▶ _Exercise description_
Where in the records does the word "labels" occur? Copy each line in which it does.

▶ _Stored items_
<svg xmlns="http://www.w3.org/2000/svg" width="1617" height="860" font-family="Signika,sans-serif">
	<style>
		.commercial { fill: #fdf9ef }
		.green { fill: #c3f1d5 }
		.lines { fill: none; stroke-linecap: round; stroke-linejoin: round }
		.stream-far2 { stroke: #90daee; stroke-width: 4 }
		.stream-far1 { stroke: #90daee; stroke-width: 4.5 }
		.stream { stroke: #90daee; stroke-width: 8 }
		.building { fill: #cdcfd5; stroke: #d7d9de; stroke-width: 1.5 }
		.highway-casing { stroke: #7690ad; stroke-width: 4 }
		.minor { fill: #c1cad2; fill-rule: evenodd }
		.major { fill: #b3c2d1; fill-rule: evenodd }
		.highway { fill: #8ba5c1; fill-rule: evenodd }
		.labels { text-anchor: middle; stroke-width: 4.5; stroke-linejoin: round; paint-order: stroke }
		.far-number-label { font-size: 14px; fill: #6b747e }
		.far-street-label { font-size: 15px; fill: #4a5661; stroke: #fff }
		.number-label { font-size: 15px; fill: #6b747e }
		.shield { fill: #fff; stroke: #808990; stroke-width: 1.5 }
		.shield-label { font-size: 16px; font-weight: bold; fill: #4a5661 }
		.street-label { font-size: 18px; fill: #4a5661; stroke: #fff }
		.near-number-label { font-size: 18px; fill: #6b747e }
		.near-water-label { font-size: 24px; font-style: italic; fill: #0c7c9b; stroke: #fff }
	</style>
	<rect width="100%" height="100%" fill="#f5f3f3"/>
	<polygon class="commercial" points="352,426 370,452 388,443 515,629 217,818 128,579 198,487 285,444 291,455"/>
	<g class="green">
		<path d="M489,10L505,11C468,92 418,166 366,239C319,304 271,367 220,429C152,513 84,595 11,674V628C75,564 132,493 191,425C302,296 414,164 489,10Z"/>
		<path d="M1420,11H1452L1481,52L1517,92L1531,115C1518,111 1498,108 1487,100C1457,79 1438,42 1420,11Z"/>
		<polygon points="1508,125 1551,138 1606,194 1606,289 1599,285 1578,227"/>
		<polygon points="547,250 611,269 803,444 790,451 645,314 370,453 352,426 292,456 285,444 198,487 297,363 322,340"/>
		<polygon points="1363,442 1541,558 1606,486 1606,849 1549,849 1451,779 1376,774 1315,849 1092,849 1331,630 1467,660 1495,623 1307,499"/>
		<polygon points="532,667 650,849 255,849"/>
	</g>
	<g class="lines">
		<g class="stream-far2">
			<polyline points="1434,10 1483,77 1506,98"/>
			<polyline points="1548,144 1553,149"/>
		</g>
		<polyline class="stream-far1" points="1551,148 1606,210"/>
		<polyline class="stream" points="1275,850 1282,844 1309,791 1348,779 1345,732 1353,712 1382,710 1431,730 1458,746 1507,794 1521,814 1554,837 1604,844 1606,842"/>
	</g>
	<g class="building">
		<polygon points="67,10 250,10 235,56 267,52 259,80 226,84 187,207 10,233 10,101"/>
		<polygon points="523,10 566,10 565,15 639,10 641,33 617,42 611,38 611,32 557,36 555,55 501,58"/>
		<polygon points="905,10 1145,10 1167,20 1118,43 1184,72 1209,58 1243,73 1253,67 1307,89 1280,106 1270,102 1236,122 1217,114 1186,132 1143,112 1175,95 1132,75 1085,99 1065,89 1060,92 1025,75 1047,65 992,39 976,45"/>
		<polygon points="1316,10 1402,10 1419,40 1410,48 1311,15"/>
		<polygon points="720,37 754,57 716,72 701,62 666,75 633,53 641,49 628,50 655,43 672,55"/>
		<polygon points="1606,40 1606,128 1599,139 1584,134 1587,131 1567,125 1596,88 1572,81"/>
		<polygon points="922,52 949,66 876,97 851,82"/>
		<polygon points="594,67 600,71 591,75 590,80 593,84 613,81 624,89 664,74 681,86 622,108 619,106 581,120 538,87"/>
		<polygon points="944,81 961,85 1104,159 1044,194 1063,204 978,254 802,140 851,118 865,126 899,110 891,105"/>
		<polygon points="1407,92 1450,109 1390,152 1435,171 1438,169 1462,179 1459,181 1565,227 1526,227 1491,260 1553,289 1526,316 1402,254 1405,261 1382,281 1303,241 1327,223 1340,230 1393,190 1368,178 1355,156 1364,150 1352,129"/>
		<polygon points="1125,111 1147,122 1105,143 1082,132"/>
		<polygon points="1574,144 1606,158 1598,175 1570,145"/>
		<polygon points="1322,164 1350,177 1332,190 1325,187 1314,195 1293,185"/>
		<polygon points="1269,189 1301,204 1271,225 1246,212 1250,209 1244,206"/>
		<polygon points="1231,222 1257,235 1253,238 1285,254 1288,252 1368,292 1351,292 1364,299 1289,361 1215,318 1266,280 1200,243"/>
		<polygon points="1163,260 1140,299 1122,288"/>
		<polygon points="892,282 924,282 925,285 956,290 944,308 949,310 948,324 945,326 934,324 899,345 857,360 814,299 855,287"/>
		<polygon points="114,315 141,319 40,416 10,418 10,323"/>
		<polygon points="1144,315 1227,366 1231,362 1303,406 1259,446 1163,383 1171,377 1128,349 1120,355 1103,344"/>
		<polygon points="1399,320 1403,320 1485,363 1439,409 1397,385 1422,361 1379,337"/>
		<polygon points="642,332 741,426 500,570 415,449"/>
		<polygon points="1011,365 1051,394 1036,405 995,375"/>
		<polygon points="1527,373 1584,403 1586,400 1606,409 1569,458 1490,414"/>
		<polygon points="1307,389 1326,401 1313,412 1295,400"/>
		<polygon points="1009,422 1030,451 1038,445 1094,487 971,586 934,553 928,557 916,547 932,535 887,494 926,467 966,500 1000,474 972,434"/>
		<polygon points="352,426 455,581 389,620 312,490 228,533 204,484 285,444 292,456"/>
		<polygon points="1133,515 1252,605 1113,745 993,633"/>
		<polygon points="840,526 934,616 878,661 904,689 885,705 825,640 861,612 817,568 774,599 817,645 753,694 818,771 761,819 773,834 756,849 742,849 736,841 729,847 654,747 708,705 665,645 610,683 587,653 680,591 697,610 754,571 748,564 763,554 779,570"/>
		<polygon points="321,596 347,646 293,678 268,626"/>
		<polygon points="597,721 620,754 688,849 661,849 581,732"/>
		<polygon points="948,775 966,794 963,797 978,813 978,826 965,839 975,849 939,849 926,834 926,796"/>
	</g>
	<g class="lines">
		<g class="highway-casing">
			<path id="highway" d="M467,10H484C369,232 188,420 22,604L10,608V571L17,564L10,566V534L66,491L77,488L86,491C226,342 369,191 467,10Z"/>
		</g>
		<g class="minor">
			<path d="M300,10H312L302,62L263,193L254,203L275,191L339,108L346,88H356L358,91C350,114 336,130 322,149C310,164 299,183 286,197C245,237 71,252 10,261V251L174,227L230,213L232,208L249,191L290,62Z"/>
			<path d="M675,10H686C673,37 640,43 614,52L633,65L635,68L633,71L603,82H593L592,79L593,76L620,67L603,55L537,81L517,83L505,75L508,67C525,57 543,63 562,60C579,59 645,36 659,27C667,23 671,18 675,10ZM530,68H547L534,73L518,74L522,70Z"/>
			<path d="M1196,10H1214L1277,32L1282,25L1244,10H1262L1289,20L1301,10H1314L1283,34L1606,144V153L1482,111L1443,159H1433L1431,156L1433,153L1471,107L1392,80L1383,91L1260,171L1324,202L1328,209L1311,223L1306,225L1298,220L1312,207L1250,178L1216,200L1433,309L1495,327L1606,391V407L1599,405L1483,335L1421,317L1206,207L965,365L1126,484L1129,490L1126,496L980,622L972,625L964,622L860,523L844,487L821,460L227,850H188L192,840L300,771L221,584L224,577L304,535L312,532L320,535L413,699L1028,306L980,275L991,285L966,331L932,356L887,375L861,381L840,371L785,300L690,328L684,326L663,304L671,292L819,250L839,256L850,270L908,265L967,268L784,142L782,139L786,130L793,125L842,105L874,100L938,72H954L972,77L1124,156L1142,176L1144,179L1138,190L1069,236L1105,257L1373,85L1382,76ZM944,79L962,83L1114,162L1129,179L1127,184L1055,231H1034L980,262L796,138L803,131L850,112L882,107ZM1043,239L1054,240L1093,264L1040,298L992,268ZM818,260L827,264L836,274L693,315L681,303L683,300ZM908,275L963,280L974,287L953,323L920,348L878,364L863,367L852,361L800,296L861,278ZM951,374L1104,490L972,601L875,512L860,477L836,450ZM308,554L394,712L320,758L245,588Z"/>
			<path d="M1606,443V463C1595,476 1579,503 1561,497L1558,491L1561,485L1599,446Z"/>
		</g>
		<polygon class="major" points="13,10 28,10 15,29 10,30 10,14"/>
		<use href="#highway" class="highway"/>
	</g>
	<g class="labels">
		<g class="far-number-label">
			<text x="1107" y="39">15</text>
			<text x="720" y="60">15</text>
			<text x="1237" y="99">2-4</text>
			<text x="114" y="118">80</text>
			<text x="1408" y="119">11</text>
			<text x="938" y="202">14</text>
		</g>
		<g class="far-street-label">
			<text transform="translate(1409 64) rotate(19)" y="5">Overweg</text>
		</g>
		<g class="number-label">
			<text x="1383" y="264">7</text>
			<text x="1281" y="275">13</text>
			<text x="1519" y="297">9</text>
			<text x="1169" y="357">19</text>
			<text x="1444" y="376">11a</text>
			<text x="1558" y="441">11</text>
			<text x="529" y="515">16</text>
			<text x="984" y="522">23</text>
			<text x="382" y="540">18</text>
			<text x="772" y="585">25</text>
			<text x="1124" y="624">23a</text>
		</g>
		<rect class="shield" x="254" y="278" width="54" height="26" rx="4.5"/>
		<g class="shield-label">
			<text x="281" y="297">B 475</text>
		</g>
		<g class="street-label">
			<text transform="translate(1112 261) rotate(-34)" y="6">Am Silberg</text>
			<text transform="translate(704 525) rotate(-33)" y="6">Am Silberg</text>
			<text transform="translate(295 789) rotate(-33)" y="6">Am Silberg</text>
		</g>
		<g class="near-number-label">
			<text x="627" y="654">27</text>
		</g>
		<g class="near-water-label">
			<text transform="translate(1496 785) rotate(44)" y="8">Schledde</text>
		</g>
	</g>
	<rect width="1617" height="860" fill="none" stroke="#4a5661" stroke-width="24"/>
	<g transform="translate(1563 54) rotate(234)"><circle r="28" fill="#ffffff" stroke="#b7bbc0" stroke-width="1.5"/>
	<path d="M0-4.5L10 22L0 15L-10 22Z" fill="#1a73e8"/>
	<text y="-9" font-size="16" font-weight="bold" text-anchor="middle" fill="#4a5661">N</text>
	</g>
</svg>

▶ _Result of this task_
		.labels { text-anchor: middle; stroke-width: 4.5; stroke-linejoin: round; paint-order: stroke }
	<g class="labels">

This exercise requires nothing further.